The "cure" to any given cancer depends upon the specific damage done to the DNA.
A particular form of Gastrointestinal Stromal Tumor (called GIST), for example, comes about due to a single change in a single spot in the DNA. Except for this change, which permits uncontrolled cell growth, the cells are indistinguishable from normal cells. The fact that Glivec can halt the uncontrolled growth of these cells without killing the normal cells in the body strikes me as almost miraculous.
This same drug, Glivec, has prolonged the lives of many people with CML (Chronic Myeloid Leukemia). I know a woman who has been taking Glivec and similar drugs for eleven years. The five year survival rate for CML is now around 90% (up from about 40% I think) thanks to drugs like Glivec.
Other cancers are not so simple and come about through a series of DNA changes. There's lots of research still needed and it will take mountains of money to pay for it. Only western capitalist countries have the resources to do this.
Condolences for your loss.
Thank you much for your wife’s story. Sorry that she is gone.

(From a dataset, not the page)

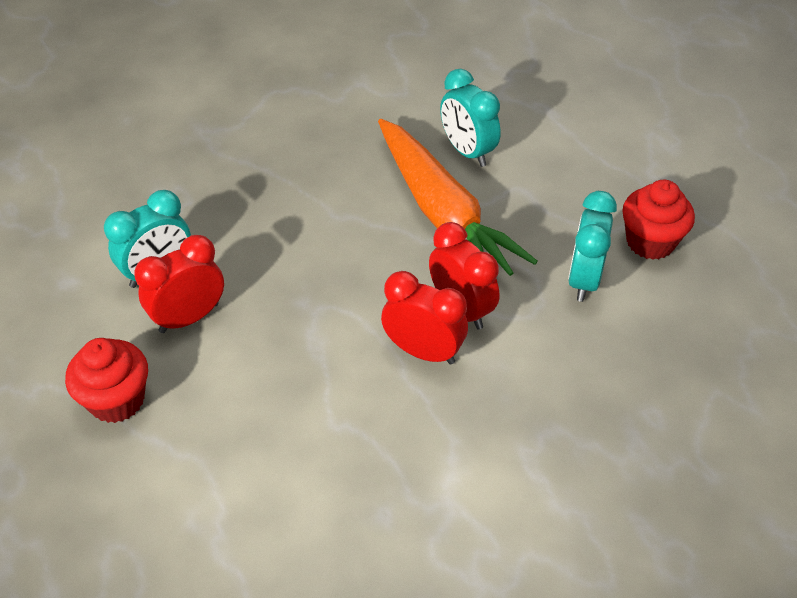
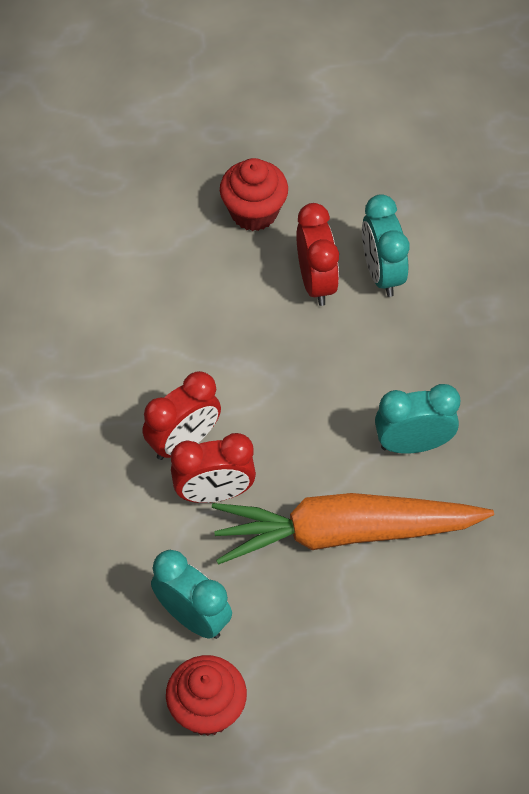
camera: 115 degrees right, 10 degrees up
(467, 152) = (426, 599): turquoise clock -> turquoise clock (413, 444)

I appreciate your insight into chemo. I have often wondered about that. If the chances of curing the cancer are very, very slight, maybe a comfortable death via painkillers until death would be the way to go. Certainly save a lot of money.
So, only the highest bidders will get lifesaving drugs?
THAT is not what I’ve said. What part of BIGPHARM violating national laws did you miss?
Bingo [and, to some extent, Western Europe]! Not completely unfair, but not completely fair either.
Can one wait for health care innovations to come out of Muslim or African countries?
Oh, SNAP!!
Someone did not have their Cheerios this morning!
If the first purchaser has the right to resell, then, it logically follows that, the highest subsequent bidder will purchase the drugs. So, someone advocating for the right of the first purchaser, is, in effect, advocating for the wealthiest, or the subsidized, to have first place in the secondary market.
Where does that logic fail [i.e. stick to the subject please]?
Sounds great in theory, and it might work. I just want to caution you that the two states that tried no-fault auto insurance on a similar basis both had / have by far the highest auto insurance rates in the country. On the other hand, it could be like worker's comp insurance, which might reduce the problem. But the plaintiffs' lawyers that own the democrats would never let something like this through. That's big money you're taking from them and they'll fight hard to keep it.
You sound like you’d be an Edwards for President backer.